COMO UN PREMIO DE LOTERÍA QUE NADIE RECLAMA
Noah apretó la barbilla contra el pecho y miró al cachorro directamente a sus grandes ojos oscuros, antes de carraspear y continuar leyendo:
«El millón está preparado, pero ¡nadie lo quiere!». Esto es lo que explicó el redactor jefe del New York News a los desconcertados periodistas en una rueda de prensa convocada el domingo. Su periódico, y con él medio Internet, busca intensamente desde hace semanas al autor de una pintura abstracta que se envió al New York News. La pregunta se plantea en anuncios a toda página e incluso en carteles por la ciudad: «Se busca artista. ¿Quién ha pintado esto?».
A principios de año llegó a la oficina de cartas al director un paquete en un tubo sin remitente. Contenía algo que a primera vista parecía un inocente dibujo infantil, titulado El arroyo del este. Como al redactor jefe le pareció «una pena tirar» la imagen laminada, asombrosamente valiosa, la hizo enmarcar y la colgó en su vestíbulo, donde pasó un tiempo inadvertida. Hasta que Matthew Springfields, un conocido e influyente crítico de arte, descubrió la obra por casualidad mientras esperaba a una entrevista. «Los colores superpuestos, la distribución de los campos opuestos dan lugar a una luz tan radiante y al mismo tiempo difusa, que por un momento creí estar ante una obra temprana de un joven Mark Rothko».
Springfields entregó el cuadro a algunos expertos en arte independientes para que lo valoraran, de los cuales dos también llegaron a la conclusión de que el autor de aquella «obra maestra del color field painting» debía de ser un artista de gran talento desconocido hasta entonces. Un galerista de Miami tasó incluso el valor del cuadro en más de un millón de dólares, lo que provocó que…
Noah levantó brevemente la cabeza para observar a Toto. Sonriendo, comprobó que el cachorro se había quedado plácidamente dormido sobre su pecho, por lo que terminó de leer el artículo en silencio.
… importantes galeristas y agentes comenzaran a pujar con anticipos cada vez más elevados en caso de que el artista diera señales de vida.
Pero todos los llamamientos se perdieron sin respuesta. Parece que el autor desea permanecer en el anonimato.
Y entretanto no es solo Estados Unidos, sino que el mundo occidental al completo busca en Internet al artista al que le espera un contrato de un millón de euros, y todos se preguntan: «¿QUIÉN HA PINTADO ESTO?».
Con curiosidad por saber de qué imagen se trataría, Noah pasó a la siguiente página, en la que se mostraba la obra en un recuadro a media página.
En cuanto le dio el primer vistazo se le secó la boca. Oyó un chasquido en los oídos y de pronto lo vio todo negro. En su interior oyó un grito. Agudo y vibrante como si la persona que lo emitía estuviera sentada en el vagón de un tren fantasma que se precipitara inesperadamente al vacío.
Oyó el traqueteo de las ruedas sobre las vías, sintió el viento en contra en su rostro y las imágenes lo asaltaron como personajes de los recovecos de una casa del terror.
Una habitación.
Voces.
Voces infantiles.
«¿Puedo quedármelo?», preguntaba un chico.
«¿Para qué?».
«Me gusta».
Noah vio la espalda de un chico, de no más de doce o trece años, que metía algo en una maleta. De pronto la imagen cambió. El chico desapareció. Y con él la habitación. Ahora veía…
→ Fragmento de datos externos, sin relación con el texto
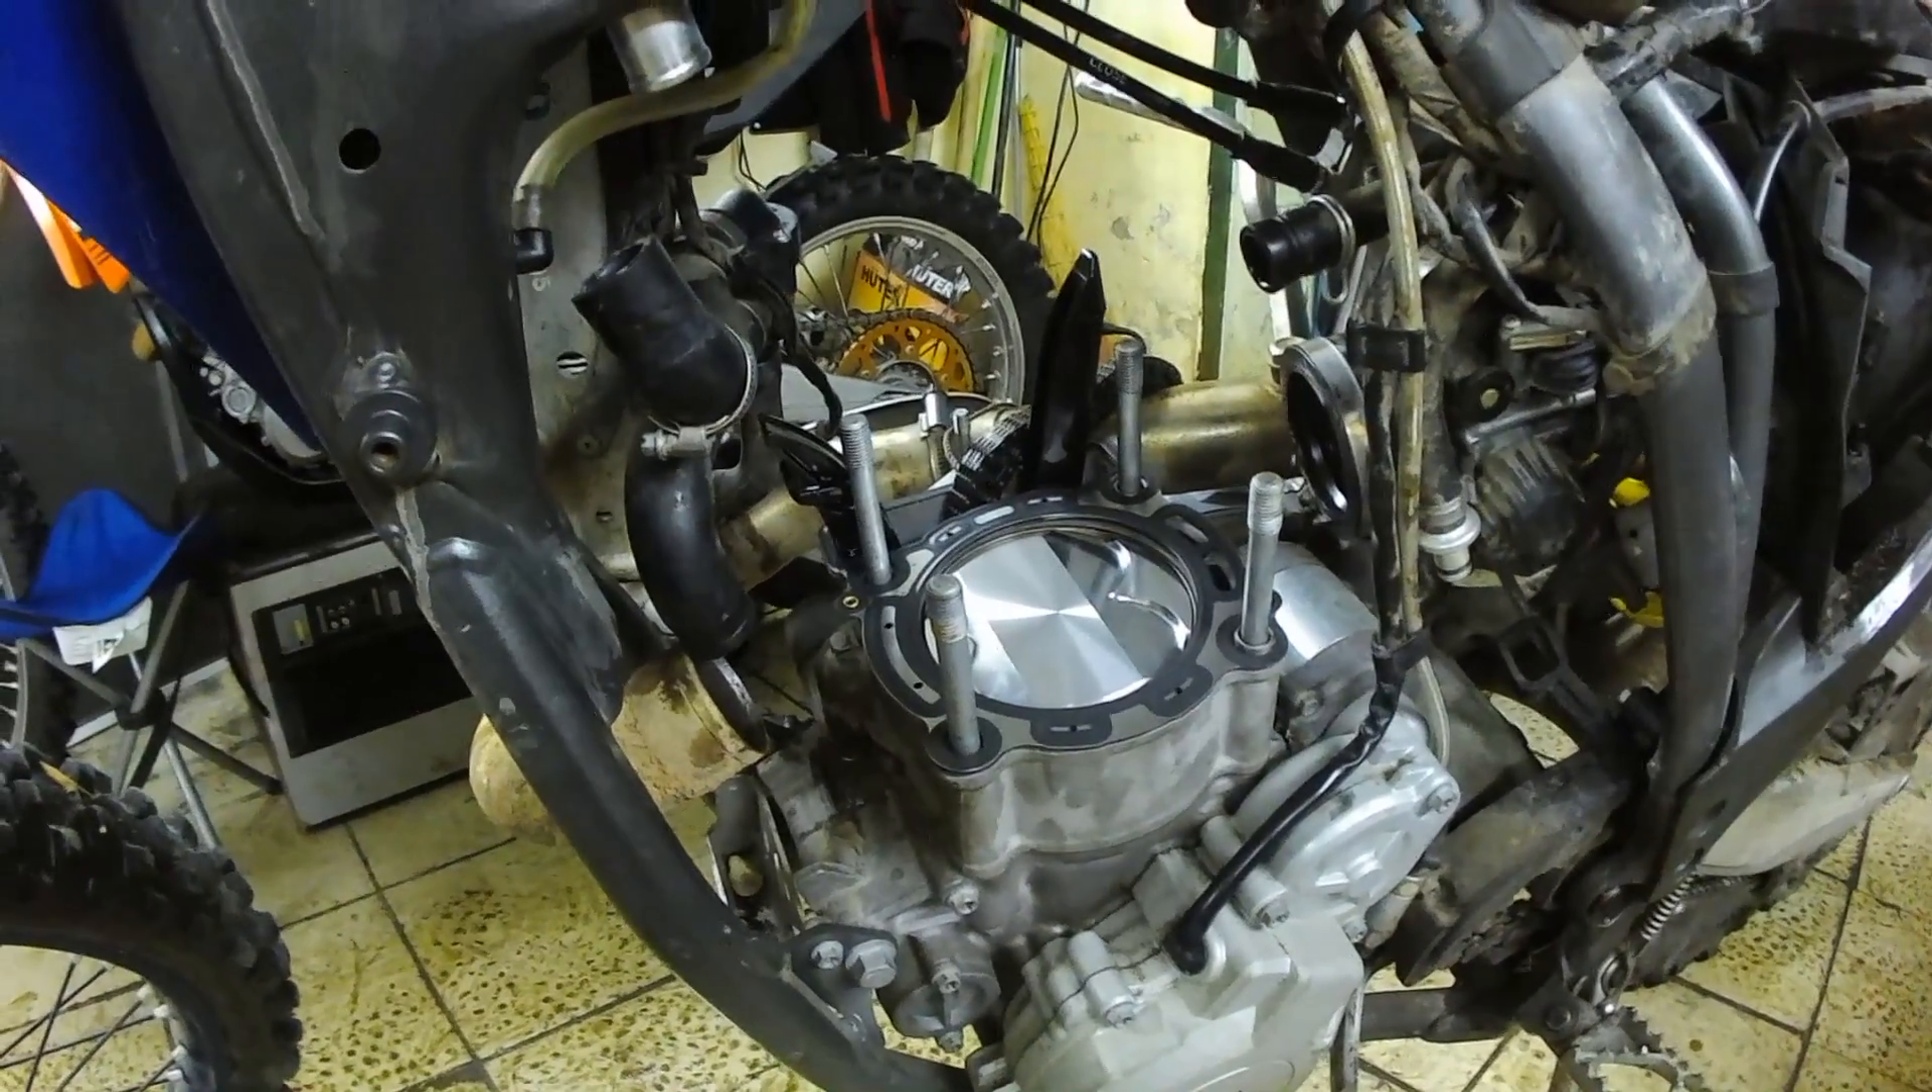Сейчас установил прокладку но предварительно все зачистил перед этим и теперь ставлю голову.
… a un hombre sobre una alfombra clara. Justo delante de una chimenea. Inmóvil.
Y entonces la mancha. Tan roja. Justo debajo de su cabeza.
Alguien extendía una mano hacia él. Para tocarlo, para… darle la vuelta.
El grito agudo en sus oídos cambió, se oscureció. Se hizo más fuerte.
Tan fuerte que Noah tuvo problemas para concentrarse en los recuerdos que de nuevo amenazaban con desvanecerse.
Buscó la fuente del ruido y volvió la cabeza en la dirección de la que suponía que procedía el chillido.
Sin embargo, cuando abrió los ojos, oyó los ladridos de Toto y vio a Oscar arrodillado ante él gesticulando violentamente, Noah se fue dando cuenta poco a poco de que había sido él mismo quien había gritado con todas sus fuerzas pidiendo ayuda mientras viajaba en el tren fantasma a toda velocidad hacia el sótano de sus recuerdos.